There’s an imposing silence on the other end of the line before his voice comes out harsher than I’ve ever heard it. “Do not put my cousin in danger for a vendetta you can’t let go of.”
His words cut deeper than he’ll ever know.
I pray to God Jon will never understand the conflicting need to make sure Kalie’s safe before wrapping up my past so I can become the man she needs. Once I do, I can let this go. I’ll never have to go down this dark path ever again.
But we agree on one thing. Kalie’s in more danger the longer we all take part in this clusterfuck. The longer I’m out of touch, the riskier it is for everyone.
I have to shut the pipeline down.
Now.
Ignoring his bitching, I disconnect the call. Less than half an hour later, I’m at my apartment. Shoving my keys into the lock, I curse when they scrape the door instead.
I hadn’t realized how badly my hands were shaking.
I can’t let it all fall apart when I’m this close. If it does, she’ll be in danger regardless of what everyone wants to believe.

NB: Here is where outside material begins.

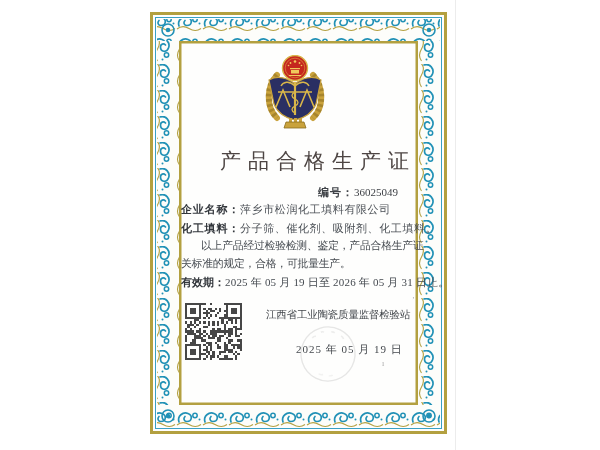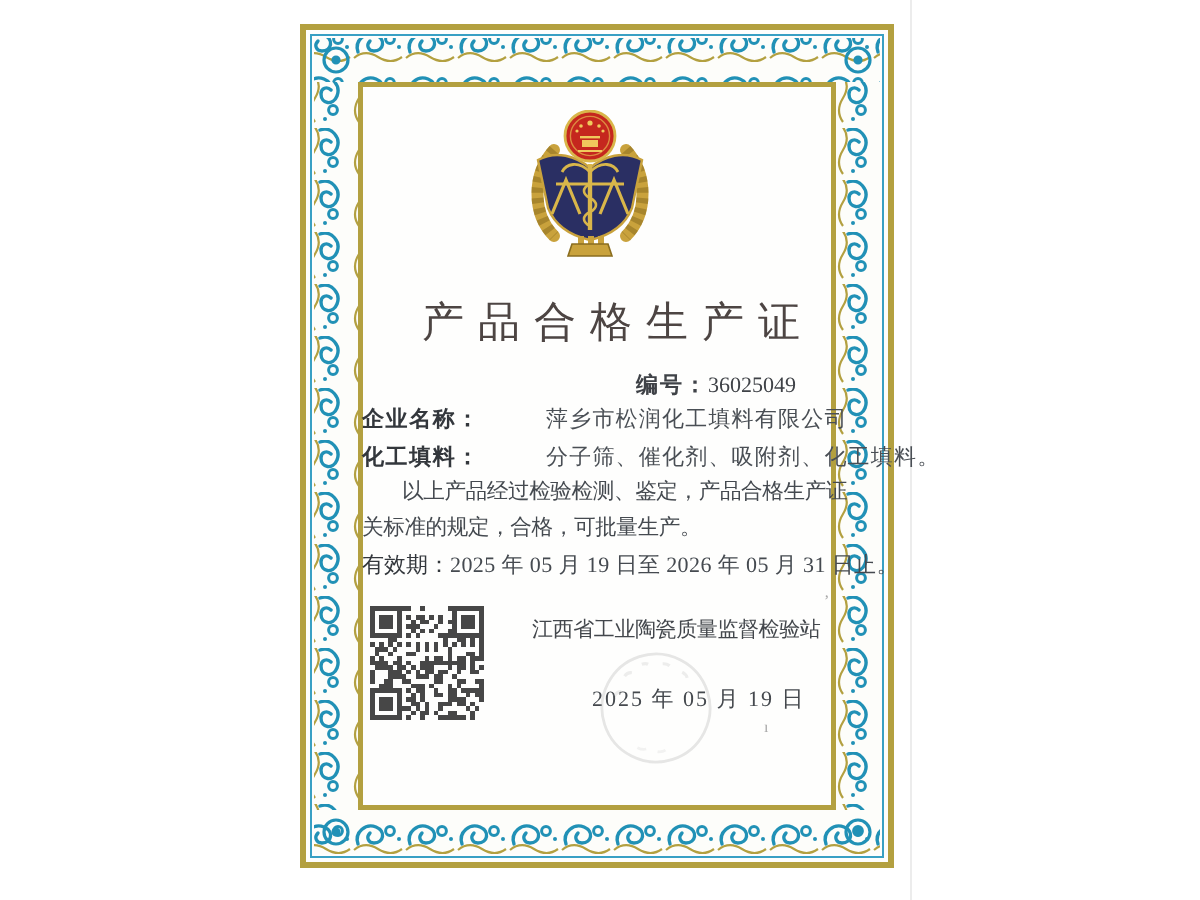"产品合格生产证" .title { left: 7px -> 16px }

Inside, I shower quickly—even as water splashes off my body, I can still feel the touch of Kalie’s skin against mine. I can hear her voice in my head, a haunting reminder of the night before.
But now I have to focus. I have to shove the sharp pain aside. I have to shove her aside. I have to shove everything aside other than this final push to ensure Sal hasn’t figured out who I am.
Because knowing they’re coming for Kalie makes this mission even more critical than it was before.
Now, I’m not just tying up my past. I’m trying to save my future.